ふす 『セクシー田中さん』を読んでいて、男の理想の女性像として。「朝倉南」と「音無響子」という名前が飛び出し、昭和世代として歓喜した。令和のコミックでこんな素敵な例えをしてくれた作者に敬意を表し、改めてめい福を祈るものである。(日テレのク○ヤロウ)
 南ちゃんと響子さんは年齢は違うが、確かに昭和末期、理想像の双璧だった。私は響子さん派で、原作をバイブルにしていた時期もあった。

 最終話、五代君が、響子さんの亡夫、惣一郎さんの墓前に1人参り、「あなたは響子さんの一部」「あなたも引っくるめて響子をもらいます」(正確かは分からない、ご容赦)。この令和の世、みんなに聞いて欲しい、深い寛容の心。優柔不断な男こそが究極の愛を持っていた。コミック史に残る名セリフ、ラブコメの金字塔だろう。

 連載終了は1987年なので、私の大学在学中。年齢的には、五代君や響子さんを追いかける感じである。冴えない、今でいう陰キャ、態度をはっきりできない優柔不断は、共感しまくりで熟読した。

 バブルが迫る時代、五代君は、こずえちゃんという彼女がいても、キスすらしない奥手。ストーリー上、長期に渡り童貞である。自分を投影したのは確かだが、私は学生時代、響子さんとも、こずえちゃんとも、出会うことはなかった。五代君は、教育実習でも八神という女子に付き纏われたり、実は私と違いモテるのだ。

 それはともかく、五代君童貞卒業譚は、Wikipediaにも載っているエピソードがある。

 五代君は就職浪人。無事社会人になった友人坂本に奢ってもらい、勢いでソープまで付き合い、朝帰りする。一コマで終わるエピソードなのだが、高橋留美子先生(叙勲おめでとうございます)の構想では、その少し前の北海道一人旅のゆきずりの旅の道連れ女子と致す予定だった。ところが、編集担当他(男)の猛反対にあい、この旅のロマンスはキスで終わる。

 男にとって、そんなに大きな違いがあるのか、と高橋先生はインタビューで述懐されていた。

 これは、私がずっと書いているように、普通に恋愛して、愛し合った結果と、ソープで童貞が素人童貞まで進化するだけ、では、上昇するステージの高さが違う、と感じるからではないかと思う。

 このエピソード時、五代君は24歳ということになる。感覚的に早くも遅くもなく。しかし、これが旅行先のワンナイトだったら、五代君のキャラ変になってしう、と担当は考えたのだろう。

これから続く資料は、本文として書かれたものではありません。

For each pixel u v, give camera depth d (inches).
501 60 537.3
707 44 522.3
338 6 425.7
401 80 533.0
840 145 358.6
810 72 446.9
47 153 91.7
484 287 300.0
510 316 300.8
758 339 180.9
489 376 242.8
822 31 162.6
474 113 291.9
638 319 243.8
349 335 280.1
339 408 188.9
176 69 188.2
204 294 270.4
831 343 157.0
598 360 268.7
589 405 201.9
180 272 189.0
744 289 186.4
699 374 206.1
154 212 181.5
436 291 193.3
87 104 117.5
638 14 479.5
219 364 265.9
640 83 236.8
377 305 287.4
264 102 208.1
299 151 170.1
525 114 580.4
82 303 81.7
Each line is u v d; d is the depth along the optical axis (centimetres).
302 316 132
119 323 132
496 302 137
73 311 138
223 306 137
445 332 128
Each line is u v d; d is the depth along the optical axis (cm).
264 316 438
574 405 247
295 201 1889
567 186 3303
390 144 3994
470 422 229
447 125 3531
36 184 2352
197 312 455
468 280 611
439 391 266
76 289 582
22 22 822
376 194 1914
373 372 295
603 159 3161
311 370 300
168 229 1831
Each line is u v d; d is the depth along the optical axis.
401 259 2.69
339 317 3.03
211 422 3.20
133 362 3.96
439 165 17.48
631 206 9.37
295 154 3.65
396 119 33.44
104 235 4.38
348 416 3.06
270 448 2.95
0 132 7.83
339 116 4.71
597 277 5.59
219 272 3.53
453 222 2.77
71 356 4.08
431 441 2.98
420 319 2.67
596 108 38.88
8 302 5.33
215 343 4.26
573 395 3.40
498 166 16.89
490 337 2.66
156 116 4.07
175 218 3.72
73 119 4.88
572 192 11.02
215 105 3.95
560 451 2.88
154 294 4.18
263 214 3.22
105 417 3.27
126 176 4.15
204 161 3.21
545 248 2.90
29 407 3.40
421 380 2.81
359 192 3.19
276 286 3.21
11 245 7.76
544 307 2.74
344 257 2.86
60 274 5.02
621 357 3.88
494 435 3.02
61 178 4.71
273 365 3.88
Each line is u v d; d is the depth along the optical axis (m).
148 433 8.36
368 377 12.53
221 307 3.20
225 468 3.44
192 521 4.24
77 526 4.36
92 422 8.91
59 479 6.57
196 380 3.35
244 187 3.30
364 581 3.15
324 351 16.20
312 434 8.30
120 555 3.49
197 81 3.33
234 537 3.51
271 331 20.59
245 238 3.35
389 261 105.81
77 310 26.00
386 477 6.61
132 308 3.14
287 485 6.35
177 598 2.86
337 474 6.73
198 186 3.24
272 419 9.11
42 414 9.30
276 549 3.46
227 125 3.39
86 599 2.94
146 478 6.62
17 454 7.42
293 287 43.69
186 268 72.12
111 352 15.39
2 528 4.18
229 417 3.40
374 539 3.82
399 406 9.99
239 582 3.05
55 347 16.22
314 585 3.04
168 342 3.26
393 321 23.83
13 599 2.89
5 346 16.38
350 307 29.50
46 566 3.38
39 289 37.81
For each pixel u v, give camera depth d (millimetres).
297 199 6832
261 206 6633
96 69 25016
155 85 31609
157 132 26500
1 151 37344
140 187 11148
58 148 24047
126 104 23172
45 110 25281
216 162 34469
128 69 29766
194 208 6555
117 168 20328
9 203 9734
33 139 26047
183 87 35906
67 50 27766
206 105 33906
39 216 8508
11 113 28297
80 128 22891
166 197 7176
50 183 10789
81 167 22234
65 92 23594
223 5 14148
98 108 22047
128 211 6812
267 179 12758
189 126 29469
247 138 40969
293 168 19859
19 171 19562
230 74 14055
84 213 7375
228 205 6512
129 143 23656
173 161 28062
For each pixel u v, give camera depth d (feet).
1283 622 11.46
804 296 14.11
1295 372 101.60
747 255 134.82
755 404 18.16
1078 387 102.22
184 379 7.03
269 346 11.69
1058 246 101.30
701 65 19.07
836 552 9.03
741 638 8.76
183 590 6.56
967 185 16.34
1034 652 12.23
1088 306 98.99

 また作者としても、この問題を、サラッと片付けておきたかったのではないか。年齢が上がり過ぎると(私のように)拗らせて、素直なキャラの維持が不自然になる。この辺りが適齢期と見たか。だとすればやはり自分は遅かったのだな、とも思う。

 連載スタート時、響子さんは21歳、亡夫に操を立てて、最後に五代君と結ばれるまで性的接触なし。焦らし焦らされ、正式に付き合う訳でもなく、愛が続いていく。SEXなくても深まる愛。私は影響されすぎたかも知れないが、20歳前後でこの作品と現在進行形で過ごせたのは幸せだと思う。

 出会って、好きになって、紆余曲折あり結ばれる。ラブコメなどの黄金律だな、と思う。でもリアルには無理かなと。何歳くらいからか、目的を持って「出会わなければならなくなる」そして「出会うための努力」をしなければならなくなる。それで結果が出れば、、、だが。

 お互い意識しながら何年も続く、後半、響子さんの悪い意味の女らしさも炸裂する(要はヤキモチ焼きで面倒くさい)がそれも魅力である。

 終盤、五代君のプロポーズ「俺、響子さんの作った味噌汁飲みたい」に対し、響子さんは、本当に味噌汁を作ってしまう。五代君は「しまった、響子さんは鈍いんだ」と改めて気づくくだりは傑作である。

 しかしリアルの世界はなかなかつらい。振られれば「友達でいましょう」と言われ友達でいられなくなる。相手は直に彼氏が出来、その姿を目撃するのも辛いのに、相手が変わったりする。人生終盤の今なら、そんな女は、俺に合わない、と判断できるが若いころたるや、、、

 憧れの彼女はベッドであいつと、片や自分は不毛の砂漠を行く。性描写の少ない、めぞん一刻で描かれる、想いの形は、弱者のユートピアだったのか。

 五代君、ソープで24歳で卒業。何となく自分の基準になった気がする。